WRITTEN INSTRUCTION: From the first line of the entries through the line that contains "0: (693, 227)", output those lines as a numbered list, omitting any blank lines.

Stored records:
%%

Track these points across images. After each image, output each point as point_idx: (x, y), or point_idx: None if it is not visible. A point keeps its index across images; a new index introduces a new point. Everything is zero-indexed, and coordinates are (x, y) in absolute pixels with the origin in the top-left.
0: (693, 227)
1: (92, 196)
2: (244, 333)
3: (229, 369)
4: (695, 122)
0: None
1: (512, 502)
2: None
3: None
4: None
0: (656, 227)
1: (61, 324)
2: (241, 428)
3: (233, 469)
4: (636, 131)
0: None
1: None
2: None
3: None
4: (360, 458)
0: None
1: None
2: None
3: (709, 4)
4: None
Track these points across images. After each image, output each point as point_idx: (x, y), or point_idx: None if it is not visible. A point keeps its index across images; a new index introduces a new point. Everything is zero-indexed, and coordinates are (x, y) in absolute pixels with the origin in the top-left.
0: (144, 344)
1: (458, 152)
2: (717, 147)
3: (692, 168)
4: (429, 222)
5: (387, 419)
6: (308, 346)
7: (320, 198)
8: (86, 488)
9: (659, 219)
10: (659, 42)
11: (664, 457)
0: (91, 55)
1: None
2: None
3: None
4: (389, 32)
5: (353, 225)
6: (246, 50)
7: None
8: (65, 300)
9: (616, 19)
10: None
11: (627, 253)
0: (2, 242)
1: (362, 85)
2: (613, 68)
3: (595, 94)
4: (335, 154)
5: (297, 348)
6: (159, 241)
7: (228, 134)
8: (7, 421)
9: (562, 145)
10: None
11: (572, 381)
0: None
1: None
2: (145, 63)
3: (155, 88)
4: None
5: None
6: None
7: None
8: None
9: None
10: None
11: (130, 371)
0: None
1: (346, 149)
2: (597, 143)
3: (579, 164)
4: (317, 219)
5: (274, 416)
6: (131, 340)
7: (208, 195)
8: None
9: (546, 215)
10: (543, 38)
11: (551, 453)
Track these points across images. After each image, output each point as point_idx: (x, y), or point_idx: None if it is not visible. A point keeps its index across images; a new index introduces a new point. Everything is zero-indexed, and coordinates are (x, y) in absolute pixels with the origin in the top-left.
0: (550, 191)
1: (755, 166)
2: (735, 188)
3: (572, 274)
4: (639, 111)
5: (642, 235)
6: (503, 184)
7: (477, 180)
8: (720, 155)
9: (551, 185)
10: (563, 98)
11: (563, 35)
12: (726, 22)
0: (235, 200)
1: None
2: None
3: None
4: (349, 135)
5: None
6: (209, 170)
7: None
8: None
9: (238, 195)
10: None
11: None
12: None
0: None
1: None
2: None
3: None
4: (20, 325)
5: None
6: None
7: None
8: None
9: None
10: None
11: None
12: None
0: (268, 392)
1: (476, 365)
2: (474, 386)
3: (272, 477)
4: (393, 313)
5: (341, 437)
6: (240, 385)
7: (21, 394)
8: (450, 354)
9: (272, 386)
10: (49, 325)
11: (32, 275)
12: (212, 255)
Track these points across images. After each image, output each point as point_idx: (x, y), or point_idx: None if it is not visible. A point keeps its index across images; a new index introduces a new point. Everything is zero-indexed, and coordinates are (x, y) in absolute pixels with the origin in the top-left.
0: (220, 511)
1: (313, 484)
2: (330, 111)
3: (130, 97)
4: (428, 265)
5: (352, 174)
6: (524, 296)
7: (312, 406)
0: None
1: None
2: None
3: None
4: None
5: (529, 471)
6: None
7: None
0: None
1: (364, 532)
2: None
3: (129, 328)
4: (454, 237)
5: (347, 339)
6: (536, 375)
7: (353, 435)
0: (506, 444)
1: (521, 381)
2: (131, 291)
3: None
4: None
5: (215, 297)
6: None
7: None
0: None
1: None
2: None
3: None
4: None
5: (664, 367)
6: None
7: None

%%

WRITTEN RESPONSE:
1. Track these points across images. After each image, output each point as point_idx: (x, y), or point_idx: None if it is not visible. A point keeps its index across images; a new index introduces a new point. Everything is zero-indexed, and coordinates are (x, y) in absolute pixels with the origin in the top-left.
2. 0: (693, 227)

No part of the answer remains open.